Sir Geraint, rycerz Okrągłego Stołu, przewróciłby się w grobie wiedząc, jaki los spotkał okręt brytyjskiej marynarki wojennej Royal Navy, który nosił jego imię. Zwodowany w 1967 r. transportowiec zasłynął udziałem w wojnie o Falklandy. Teraz kończy swój żywot na złomowisku w Pakistanie. Wrak pełen azbestu i innych trucizn trafił tam najprawdopodobniej nielegalnie. Wszystko w tym samym czasie, gdy oczy świata były zwrócone na inny okręt wojenny.

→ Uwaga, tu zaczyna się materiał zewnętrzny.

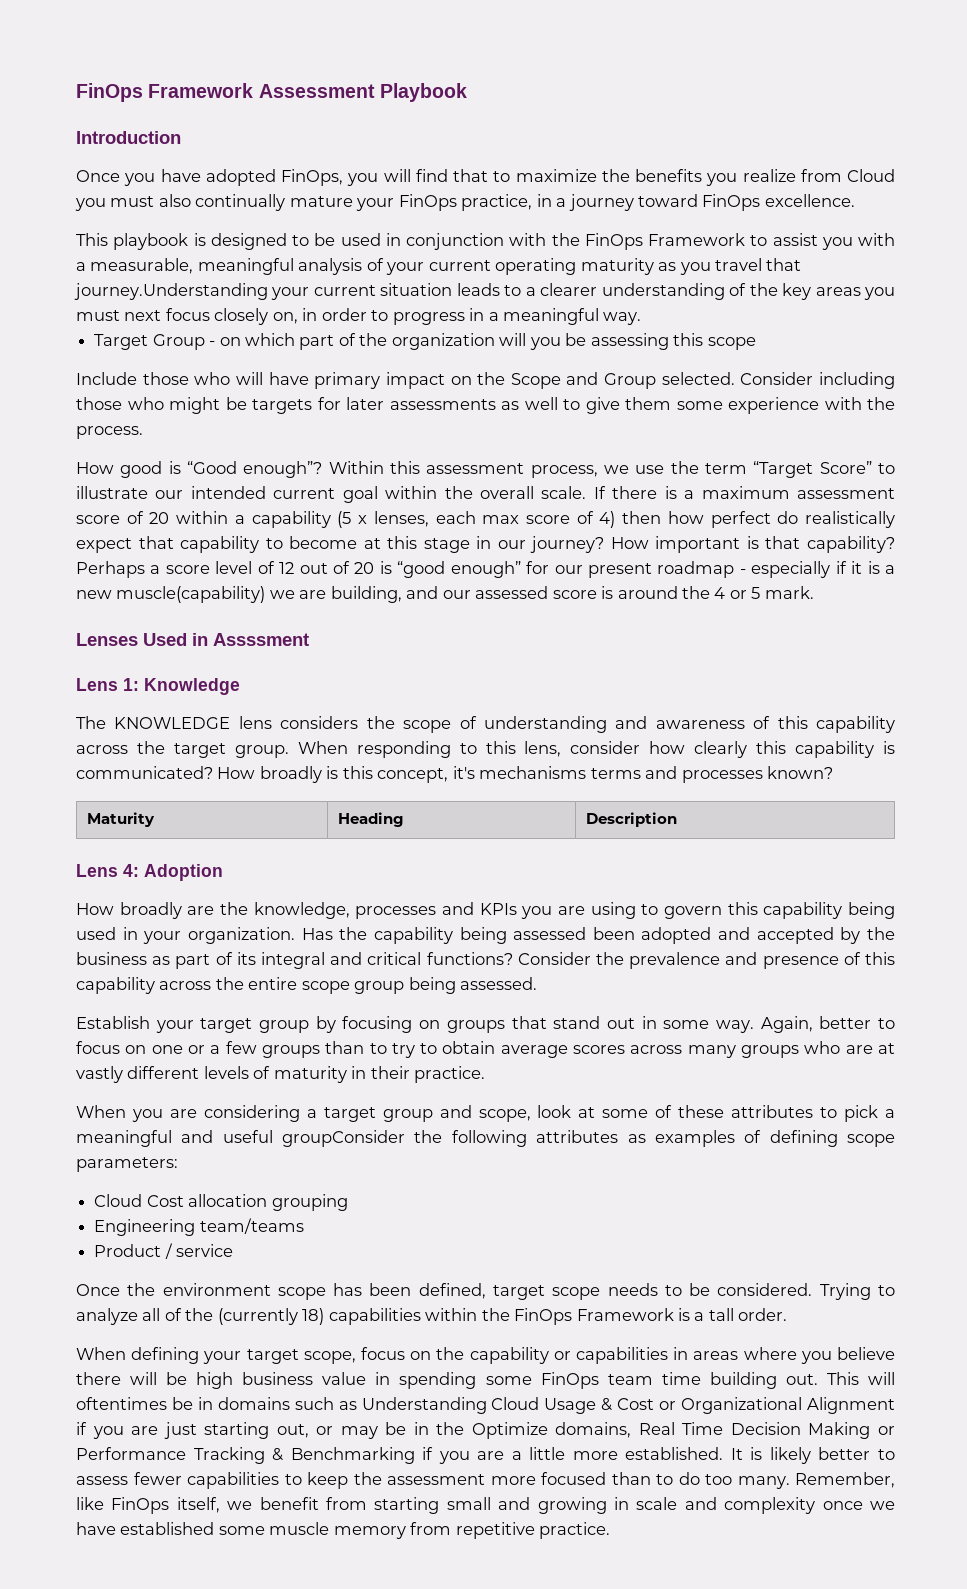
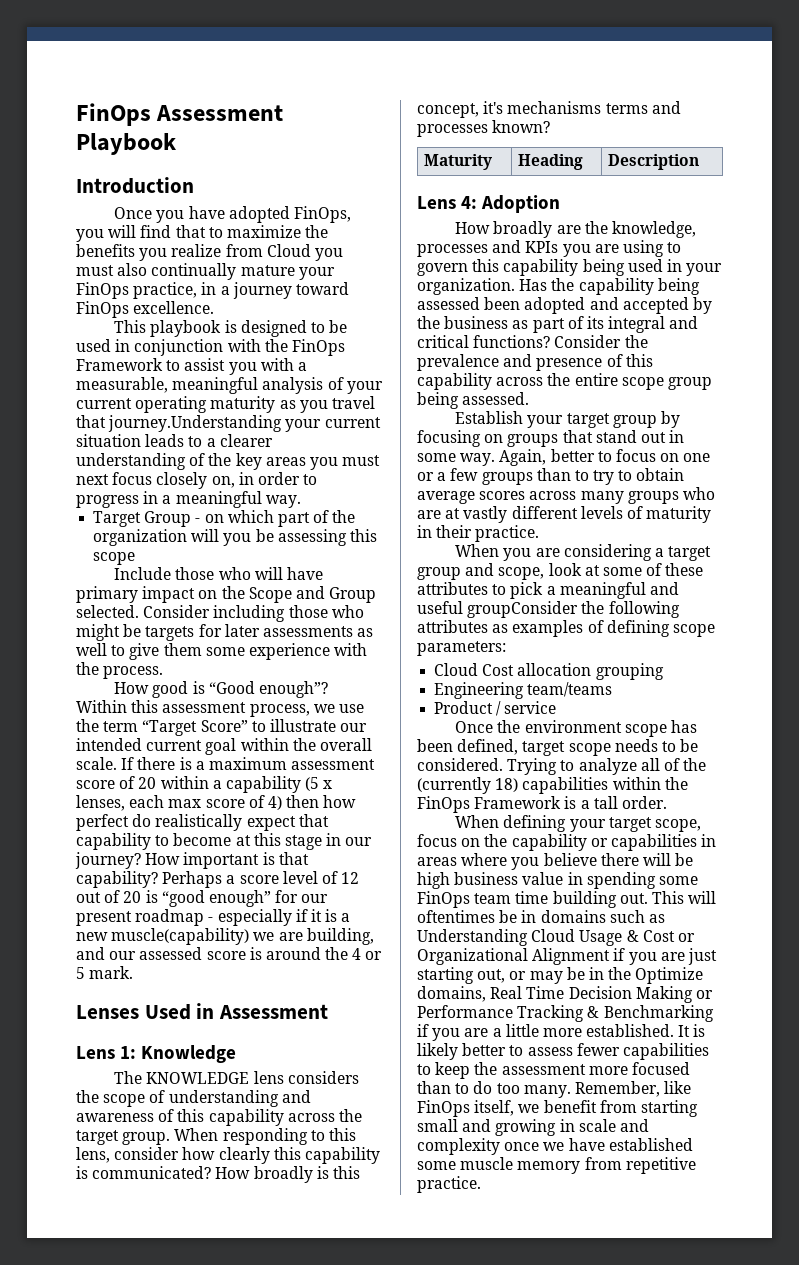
[76,83,254,102] FinOps Framework -> [76,103,151,126] FinOps
[213,633,309,646] Assssment -> [219,1004,329,1019] Assessment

Francuski lotniskowiec Clemenceau po wycofaniu ze służby od 1997 r. rdzewiał przy nabrzeżu portu w Tulonie. Wśród pomysłów, jakie mieli Francuzi na pozbycie się tych 27 tys. ton bezużytecznej stali, było nawet utworzenie z nich sztucznej rafy. Gdy się nie udało, władze chciały go złomować w Azji. Okręt wyruszył nawet na złomowisko w indyjskim mieście Alang, gdzie każdego roku swój żywot kończy ponad 600 statków z całego świata. Protesty ekologów sprawiły jednak, że został zawrócony.
Cmentarz statków
22-letni Shahim, jak większość mężczyzn z jego wioski w północnym Bangladeszu, opuścił biedne rodzinne strony, by szukać pracy na wybrzeżu. Znalazł ją na złomowisku w Chitatong. W październiku 2005 r. rozbierał statek Dia. Z kilkoma robotnikami wszedł do pustego zbiornika na paliwo. Gdy spawacz uruchomił palnik, eksplodowały opary. Shahim i dwaj jego towarzysze spłonęli żywcem, a kilku innych robotników zostało poparzonych.
Nie ma tygodnia, by na złomowiskach w Indiach i Bangladeszu nie było ofiar. Codziennie dochodzi do wypadków, w których są ranni. Robotnicy zarabiają 1,5 dol. dziennie. Pracują w zabójczych warunkach na plażach zamienionych w składy złomu. Nikt ich nie szkoli i nie daje im odzieży ochronnej. Grzęzną w kałużach oleju, wdychają trujące opary i narażają się na promieniowanie radioaktywnego wyposażenia jednostek.